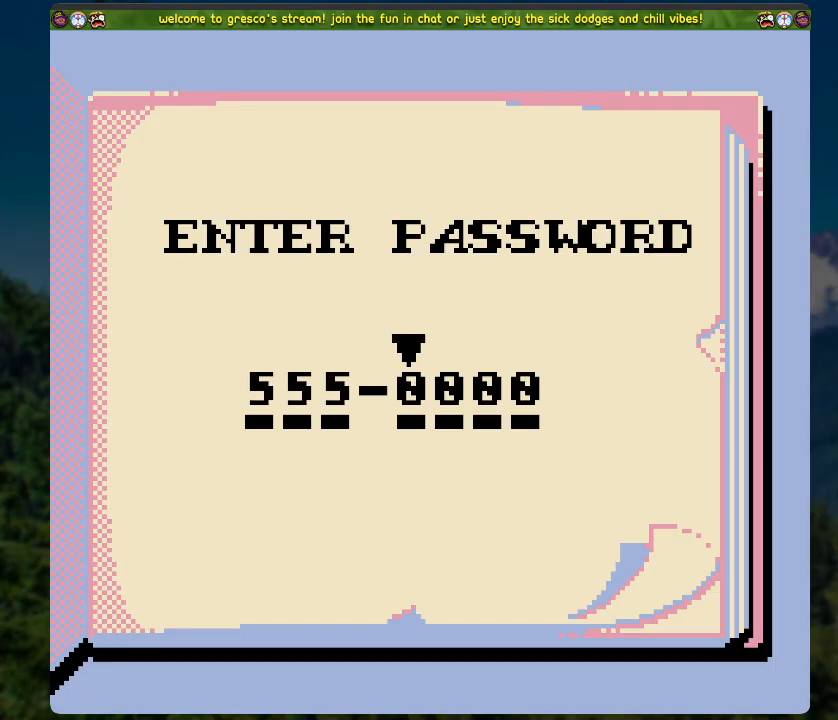
{"buttons": [], "left_stick": "center", "right_stick": "center", "events": []}
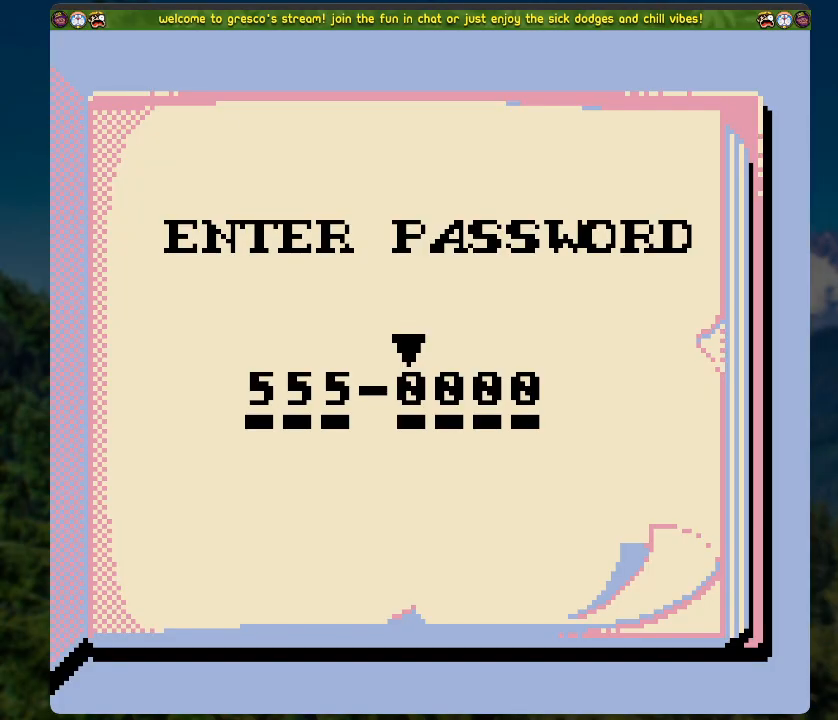
{"buttons": [], "left_stick": "center", "right_stick": "center", "events": []}
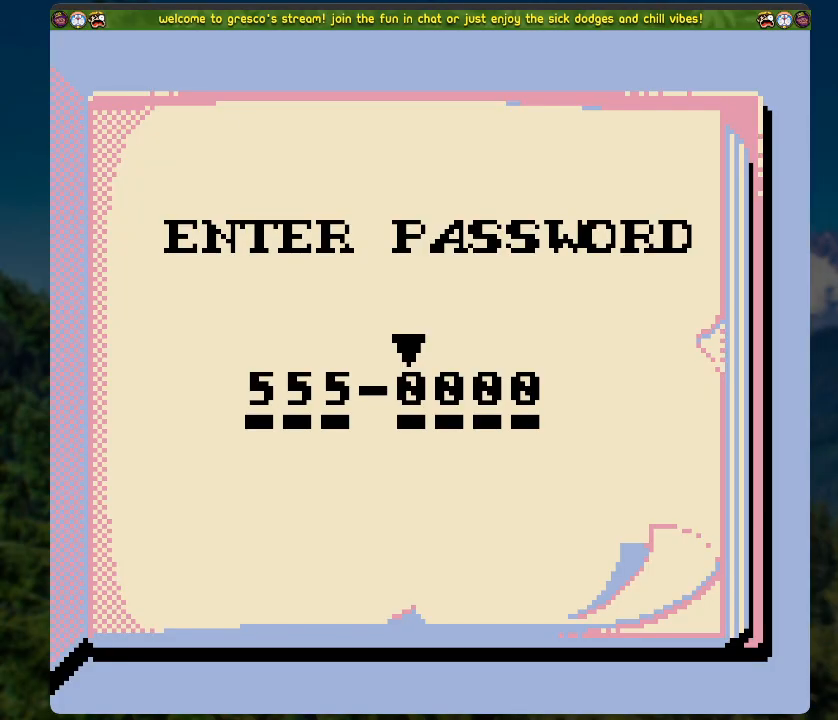
{"buttons": [], "left_stick": "center", "right_stick": "center", "events": []}
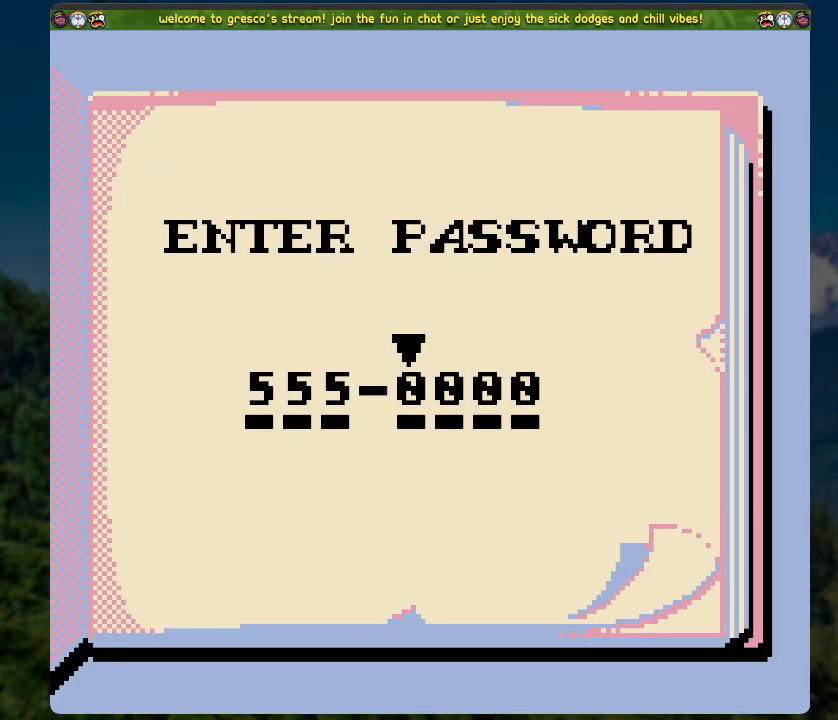
{"buttons": ["DPAD_UP"], "left_stick": "center", "right_stick": "center", "events": [[100, "DPAD_UP", "down"], [201, "DPAD_UP", "up"], [452, "DPAD_UP", "down"]]}
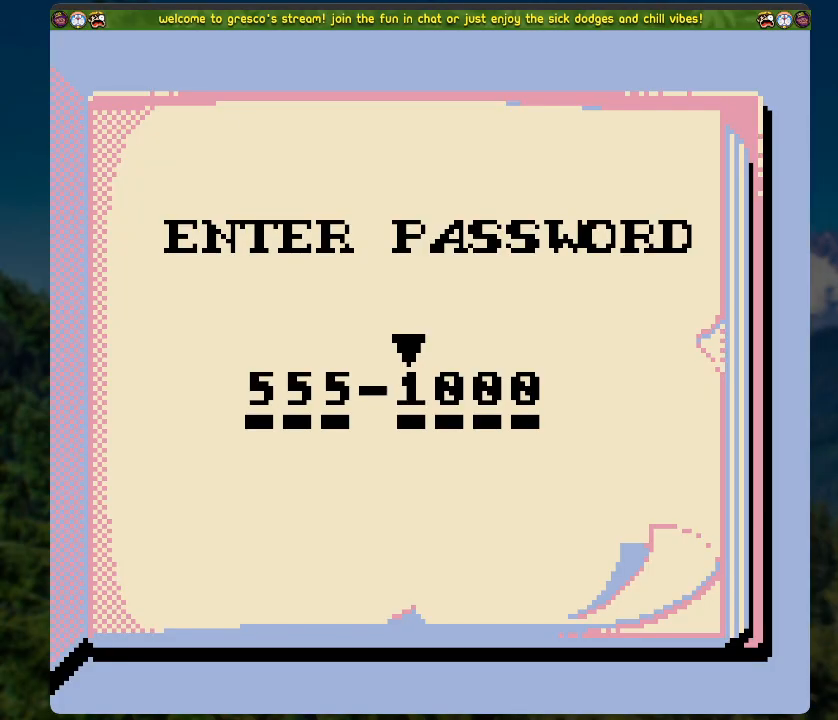
{"buttons": ["DPAD_UP"], "left_stick": "center", "right_stick": "center", "events": [[33, "DPAD_UP", "up"], [134, "DPAD_UP", "down"], [201, "DPAD_UP", "up"], [251, "DPAD_UP", "down"], [335, "DPAD_UP", "up"], [452, "DPAD_UP", "down"]]}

########

▶ [What you should do]: Could the data above be returned in full, exactly, with every image left out?

▶ [Solution to this problem]:
{"buttons": [], "left_stick": "center", "right_stick": "center", "events": []}
{"buttons": [], "left_stick": "center", "right_stick": "center", "events": []}
{"buttons": [], "left_stick": "center", "right_stick": "center", "events": []}
{"buttons": ["DPAD_UP"], "left_stick": "center", "right_stick": "center", "events": [[100, "DPAD_UP", "down"], [201, "DPAD_UP", "up"], [452, "DPAD_UP", "down"]]}
{"buttons": ["DPAD_UP"], "left_stick": "center", "right_stick": "center", "events": [[33, "DPAD_UP", "up"], [134, "DPAD_UP", "down"], [201, "DPAD_UP", "up"], [251, "DPAD_UP", "down"], [335, "DPAD_UP", "up"], [452, "DPAD_UP", "down"]]}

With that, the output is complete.